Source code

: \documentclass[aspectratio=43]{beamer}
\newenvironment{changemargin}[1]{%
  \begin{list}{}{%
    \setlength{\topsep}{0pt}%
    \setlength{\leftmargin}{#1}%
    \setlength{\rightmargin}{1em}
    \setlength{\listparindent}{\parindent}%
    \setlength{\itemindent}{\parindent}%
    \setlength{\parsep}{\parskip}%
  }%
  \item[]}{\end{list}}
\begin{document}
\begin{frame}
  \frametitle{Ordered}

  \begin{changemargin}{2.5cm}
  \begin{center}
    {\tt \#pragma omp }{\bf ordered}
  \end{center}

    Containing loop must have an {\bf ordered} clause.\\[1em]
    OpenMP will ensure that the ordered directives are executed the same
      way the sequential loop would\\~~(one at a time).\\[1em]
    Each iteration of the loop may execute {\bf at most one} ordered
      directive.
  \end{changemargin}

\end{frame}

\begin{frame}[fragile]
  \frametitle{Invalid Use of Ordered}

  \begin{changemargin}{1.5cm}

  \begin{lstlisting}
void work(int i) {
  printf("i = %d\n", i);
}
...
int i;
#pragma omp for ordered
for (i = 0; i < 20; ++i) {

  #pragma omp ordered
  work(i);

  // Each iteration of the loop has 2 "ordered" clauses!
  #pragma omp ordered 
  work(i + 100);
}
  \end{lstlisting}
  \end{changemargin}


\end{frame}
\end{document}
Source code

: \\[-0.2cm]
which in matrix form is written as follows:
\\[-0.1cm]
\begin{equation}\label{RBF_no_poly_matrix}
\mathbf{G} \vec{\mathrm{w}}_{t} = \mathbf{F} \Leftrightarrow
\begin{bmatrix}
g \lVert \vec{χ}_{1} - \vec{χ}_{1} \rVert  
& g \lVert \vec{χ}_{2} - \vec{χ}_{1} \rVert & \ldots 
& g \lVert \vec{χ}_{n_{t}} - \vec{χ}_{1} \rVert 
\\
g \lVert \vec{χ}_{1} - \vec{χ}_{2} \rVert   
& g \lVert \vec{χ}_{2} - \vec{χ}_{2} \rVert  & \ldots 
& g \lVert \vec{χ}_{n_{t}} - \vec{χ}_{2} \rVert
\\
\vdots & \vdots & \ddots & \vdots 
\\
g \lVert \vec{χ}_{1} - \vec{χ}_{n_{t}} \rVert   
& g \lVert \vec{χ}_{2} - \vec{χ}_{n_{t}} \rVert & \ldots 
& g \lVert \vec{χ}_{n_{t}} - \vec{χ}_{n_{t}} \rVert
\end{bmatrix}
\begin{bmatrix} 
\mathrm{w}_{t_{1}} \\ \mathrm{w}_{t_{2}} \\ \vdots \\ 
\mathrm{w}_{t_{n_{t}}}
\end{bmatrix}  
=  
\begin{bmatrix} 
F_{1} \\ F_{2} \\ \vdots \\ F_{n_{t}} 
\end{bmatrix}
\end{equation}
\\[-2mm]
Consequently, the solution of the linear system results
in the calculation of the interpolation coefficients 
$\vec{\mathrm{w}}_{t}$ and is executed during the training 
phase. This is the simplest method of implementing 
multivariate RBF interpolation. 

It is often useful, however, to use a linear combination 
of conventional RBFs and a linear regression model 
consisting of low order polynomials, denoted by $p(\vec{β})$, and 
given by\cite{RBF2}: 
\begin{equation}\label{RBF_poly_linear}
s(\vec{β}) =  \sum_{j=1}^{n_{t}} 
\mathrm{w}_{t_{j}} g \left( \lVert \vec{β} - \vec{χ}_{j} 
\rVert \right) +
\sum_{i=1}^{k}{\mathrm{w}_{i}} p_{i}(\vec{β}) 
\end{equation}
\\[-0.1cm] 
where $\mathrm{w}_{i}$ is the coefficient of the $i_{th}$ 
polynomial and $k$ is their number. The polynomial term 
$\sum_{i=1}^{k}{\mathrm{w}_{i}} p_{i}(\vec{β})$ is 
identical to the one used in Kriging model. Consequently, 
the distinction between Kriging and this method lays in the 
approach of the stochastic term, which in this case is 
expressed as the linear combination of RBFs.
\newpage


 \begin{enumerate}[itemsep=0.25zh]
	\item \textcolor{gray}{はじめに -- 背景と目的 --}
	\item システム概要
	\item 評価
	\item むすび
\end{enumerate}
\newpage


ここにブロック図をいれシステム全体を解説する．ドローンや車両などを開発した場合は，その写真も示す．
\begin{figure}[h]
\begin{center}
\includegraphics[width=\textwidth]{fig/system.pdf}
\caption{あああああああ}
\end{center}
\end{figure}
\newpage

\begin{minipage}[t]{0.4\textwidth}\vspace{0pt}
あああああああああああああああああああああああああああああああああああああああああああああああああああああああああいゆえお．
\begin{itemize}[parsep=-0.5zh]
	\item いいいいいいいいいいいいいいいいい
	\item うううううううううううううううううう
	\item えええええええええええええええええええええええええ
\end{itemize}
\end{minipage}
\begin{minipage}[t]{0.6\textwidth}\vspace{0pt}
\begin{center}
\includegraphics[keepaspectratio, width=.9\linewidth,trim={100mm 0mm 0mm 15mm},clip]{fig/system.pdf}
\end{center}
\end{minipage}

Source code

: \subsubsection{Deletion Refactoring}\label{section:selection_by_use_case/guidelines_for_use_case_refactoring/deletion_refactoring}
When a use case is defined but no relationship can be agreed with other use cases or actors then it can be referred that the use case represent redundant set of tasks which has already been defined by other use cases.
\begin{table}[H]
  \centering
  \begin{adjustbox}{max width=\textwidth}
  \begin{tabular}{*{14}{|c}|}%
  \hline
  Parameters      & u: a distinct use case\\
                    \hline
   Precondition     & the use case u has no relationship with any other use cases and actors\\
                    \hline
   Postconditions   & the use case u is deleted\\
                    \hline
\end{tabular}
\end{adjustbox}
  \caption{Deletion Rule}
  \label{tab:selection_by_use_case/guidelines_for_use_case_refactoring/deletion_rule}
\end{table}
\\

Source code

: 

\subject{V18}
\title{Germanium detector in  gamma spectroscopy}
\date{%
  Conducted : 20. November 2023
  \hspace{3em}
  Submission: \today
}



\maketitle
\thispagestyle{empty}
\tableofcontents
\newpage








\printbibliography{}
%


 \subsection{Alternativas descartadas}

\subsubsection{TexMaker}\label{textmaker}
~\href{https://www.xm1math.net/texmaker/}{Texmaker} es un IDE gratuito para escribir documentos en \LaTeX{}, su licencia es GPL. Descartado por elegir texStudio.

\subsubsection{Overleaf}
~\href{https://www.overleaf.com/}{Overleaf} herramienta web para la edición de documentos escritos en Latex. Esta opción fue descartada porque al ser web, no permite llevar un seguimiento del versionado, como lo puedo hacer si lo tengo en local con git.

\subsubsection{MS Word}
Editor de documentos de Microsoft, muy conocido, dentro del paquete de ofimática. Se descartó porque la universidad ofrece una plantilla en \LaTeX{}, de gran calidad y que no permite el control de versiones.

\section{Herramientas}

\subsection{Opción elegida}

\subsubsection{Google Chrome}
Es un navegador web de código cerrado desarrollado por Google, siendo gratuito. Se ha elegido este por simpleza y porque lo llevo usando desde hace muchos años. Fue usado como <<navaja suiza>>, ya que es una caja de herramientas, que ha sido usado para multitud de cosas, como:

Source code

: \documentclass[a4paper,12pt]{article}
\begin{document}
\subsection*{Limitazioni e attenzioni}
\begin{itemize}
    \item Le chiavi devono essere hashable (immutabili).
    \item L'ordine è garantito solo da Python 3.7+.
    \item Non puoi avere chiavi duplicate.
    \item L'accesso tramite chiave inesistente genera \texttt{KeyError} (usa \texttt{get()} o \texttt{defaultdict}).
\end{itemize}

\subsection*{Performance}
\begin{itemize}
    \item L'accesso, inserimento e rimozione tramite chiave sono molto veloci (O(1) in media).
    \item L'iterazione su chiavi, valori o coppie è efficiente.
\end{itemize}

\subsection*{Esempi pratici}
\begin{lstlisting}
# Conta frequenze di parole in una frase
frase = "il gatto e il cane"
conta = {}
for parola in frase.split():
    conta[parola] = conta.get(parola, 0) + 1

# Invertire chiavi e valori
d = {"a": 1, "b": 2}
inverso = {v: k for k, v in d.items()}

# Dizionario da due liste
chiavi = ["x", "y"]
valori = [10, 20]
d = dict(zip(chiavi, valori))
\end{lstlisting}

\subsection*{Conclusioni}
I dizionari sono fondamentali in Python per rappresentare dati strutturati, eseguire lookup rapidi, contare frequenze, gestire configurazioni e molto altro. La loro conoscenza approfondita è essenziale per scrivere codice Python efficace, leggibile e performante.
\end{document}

* _EXERCISE PROMPT_
Provide the count of lines in the data above that include the word "mathrm", with no added text.

* _SOLUTION_
8